What the exercise asks
Retype, exactly as they appear below, the lines between the line holding "significant protein staining" and the line holding "staining of human", both ends included.

Records drawn from a dataset:
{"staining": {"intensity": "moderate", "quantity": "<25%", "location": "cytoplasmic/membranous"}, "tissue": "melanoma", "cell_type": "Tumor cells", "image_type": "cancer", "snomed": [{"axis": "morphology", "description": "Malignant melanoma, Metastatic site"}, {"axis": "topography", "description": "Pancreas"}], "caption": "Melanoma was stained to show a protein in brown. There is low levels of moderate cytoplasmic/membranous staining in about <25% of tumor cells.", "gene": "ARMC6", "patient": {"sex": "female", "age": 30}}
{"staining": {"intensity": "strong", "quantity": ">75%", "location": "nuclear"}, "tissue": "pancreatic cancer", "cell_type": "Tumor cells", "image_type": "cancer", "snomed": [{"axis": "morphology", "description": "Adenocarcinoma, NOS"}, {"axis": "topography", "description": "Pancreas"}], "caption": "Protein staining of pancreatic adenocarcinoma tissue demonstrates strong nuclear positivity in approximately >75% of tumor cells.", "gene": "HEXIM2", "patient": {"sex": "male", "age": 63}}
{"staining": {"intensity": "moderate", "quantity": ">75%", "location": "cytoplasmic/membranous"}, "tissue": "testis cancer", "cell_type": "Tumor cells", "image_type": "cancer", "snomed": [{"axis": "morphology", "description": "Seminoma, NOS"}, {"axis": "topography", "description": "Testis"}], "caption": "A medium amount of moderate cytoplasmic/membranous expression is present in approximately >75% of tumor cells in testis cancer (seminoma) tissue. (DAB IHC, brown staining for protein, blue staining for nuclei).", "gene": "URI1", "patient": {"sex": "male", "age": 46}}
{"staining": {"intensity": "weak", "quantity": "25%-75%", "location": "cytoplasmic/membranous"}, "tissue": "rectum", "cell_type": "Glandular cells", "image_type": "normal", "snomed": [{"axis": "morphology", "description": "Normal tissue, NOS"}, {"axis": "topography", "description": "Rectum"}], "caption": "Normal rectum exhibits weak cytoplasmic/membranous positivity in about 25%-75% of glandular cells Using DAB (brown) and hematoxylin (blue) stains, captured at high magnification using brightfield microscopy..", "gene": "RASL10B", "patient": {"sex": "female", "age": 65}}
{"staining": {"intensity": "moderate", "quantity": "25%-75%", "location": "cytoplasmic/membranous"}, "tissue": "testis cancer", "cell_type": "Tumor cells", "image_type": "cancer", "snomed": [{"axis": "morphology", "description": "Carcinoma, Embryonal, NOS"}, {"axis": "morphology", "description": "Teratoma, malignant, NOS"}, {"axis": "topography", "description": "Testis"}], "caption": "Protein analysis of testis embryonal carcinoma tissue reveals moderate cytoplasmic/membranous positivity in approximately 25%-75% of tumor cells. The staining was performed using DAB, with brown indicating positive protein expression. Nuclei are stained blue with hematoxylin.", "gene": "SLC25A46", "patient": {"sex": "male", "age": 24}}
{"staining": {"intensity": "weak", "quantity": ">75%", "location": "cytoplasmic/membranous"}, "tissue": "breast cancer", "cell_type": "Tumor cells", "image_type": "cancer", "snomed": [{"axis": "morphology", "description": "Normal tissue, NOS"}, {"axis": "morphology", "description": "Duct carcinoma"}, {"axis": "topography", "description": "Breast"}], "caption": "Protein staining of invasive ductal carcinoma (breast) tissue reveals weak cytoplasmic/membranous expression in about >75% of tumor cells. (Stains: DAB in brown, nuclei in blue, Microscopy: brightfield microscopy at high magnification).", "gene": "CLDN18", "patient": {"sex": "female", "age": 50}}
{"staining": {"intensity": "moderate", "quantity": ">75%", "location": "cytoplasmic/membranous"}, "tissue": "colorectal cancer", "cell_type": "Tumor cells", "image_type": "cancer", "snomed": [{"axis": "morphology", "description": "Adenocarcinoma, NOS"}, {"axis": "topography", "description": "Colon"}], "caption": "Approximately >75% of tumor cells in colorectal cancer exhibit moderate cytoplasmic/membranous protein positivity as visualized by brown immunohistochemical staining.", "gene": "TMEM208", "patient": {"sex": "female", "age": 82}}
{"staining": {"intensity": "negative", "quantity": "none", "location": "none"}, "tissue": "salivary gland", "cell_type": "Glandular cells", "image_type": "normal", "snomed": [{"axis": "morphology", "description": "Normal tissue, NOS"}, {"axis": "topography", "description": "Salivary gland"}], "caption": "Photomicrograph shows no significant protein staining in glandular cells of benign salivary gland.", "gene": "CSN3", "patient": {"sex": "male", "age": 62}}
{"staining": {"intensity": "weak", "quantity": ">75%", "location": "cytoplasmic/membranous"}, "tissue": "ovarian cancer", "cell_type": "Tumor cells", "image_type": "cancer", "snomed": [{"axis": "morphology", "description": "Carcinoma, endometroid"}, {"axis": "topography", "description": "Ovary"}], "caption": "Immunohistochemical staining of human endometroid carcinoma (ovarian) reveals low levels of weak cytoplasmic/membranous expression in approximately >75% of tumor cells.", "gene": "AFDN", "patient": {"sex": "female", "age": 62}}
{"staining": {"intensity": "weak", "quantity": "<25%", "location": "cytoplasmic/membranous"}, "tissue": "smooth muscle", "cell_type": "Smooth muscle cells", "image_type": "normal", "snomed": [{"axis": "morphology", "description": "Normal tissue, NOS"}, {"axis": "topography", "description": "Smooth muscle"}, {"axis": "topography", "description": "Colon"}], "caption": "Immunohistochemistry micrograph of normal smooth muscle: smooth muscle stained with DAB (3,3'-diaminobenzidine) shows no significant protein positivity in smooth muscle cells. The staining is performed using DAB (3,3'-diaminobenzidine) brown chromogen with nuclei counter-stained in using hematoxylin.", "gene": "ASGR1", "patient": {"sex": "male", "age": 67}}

Answer to the exercise
{"staining": {"intensity": "negative", "quantity": "none", "location": "none"}, "tissue": "salivary gland", "cell_type": "Glandular cells", "image_type": "normal", "snomed": [{"axis": "morphology", "description": "Normal tissue, NOS"}, {"axis": "topography", "description": "Salivary gland"}], "caption": "Photomicrograph shows no significant protein staining in glandular cells of benign salivary gland.", "gene": "CSN3", "patient": {"sex": "male", "age": 62}}
{"staining": {"intensity": "weak", "quantity": ">75%", "location": "cytoplasmic/membranous"}, "tissue": "ovarian cancer", "cell_type": "Tumor cells", "image_type": "cancer", "snomed": [{"axis": "morphology", "description": "Carcinoma, endometroid"}, {"axis": "topography", "description": "Ovary"}], "caption": "Immunohistochemical staining of human endometroid carcinoma (ovarian) reveals low levels of weak cytoplasmic/membranous expression in approximately >75% of tumor cells.", "gene": "AFDN", "patient": {"sex": "female", "age": 62}}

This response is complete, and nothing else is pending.